Page-level text extractions:
□ □ □ □

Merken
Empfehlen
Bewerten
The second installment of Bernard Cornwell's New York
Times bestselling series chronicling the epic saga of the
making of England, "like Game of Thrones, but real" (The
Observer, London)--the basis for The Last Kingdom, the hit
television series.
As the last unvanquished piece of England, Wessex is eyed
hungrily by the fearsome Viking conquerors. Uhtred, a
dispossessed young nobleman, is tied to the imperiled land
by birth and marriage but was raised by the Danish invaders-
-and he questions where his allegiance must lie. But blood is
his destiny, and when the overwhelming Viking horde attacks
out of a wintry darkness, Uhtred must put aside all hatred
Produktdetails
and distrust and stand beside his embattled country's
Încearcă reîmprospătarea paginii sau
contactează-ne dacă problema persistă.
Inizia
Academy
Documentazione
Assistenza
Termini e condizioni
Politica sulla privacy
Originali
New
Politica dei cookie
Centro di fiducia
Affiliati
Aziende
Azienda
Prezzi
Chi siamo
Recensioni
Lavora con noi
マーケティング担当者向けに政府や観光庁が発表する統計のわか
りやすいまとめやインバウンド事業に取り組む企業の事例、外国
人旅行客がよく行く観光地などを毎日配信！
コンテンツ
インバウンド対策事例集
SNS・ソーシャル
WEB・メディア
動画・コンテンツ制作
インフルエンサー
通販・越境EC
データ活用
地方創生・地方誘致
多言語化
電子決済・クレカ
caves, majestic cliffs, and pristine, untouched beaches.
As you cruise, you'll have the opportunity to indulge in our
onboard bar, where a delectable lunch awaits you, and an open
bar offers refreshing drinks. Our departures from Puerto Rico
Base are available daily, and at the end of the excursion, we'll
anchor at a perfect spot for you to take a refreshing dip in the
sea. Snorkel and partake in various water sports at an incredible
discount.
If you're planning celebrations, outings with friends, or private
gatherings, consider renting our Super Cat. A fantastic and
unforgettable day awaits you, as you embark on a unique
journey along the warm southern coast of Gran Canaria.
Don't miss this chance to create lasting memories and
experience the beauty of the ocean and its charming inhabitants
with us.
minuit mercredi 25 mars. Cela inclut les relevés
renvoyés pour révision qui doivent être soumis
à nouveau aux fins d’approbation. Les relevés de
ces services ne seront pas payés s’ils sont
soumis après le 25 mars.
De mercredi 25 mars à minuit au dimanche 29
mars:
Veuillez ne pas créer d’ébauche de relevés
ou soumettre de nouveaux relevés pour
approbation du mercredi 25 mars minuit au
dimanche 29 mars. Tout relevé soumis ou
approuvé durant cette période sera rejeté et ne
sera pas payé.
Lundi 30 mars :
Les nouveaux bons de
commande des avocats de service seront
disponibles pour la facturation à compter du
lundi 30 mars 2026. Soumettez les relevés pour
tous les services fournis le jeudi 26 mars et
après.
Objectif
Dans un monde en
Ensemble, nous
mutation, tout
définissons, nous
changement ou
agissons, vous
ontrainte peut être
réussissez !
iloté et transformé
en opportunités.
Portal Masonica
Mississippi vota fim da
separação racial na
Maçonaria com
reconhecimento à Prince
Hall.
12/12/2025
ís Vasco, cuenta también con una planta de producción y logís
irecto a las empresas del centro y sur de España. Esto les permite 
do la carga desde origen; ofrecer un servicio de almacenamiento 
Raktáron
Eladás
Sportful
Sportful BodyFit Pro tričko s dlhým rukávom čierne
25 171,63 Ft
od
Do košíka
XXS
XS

□ □ □ □

Work order:
Above are the entries. Quote exactly the lines from the one bearing "approbation du mercredi 25 mars minuit au" through the one bearing "disponibles pour la facturation à compter du".

Reply:
approbation du mercredi 25 mars minuit au
dimanche 29 mars. Tout relevé soumis ou
approuvé durant cette période sera rejeté et ne
sera pas payé.
Lundi 30 mars :
Les nouveaux bons de
commande des avocats de service seront
disponibles pour la facturation à compter du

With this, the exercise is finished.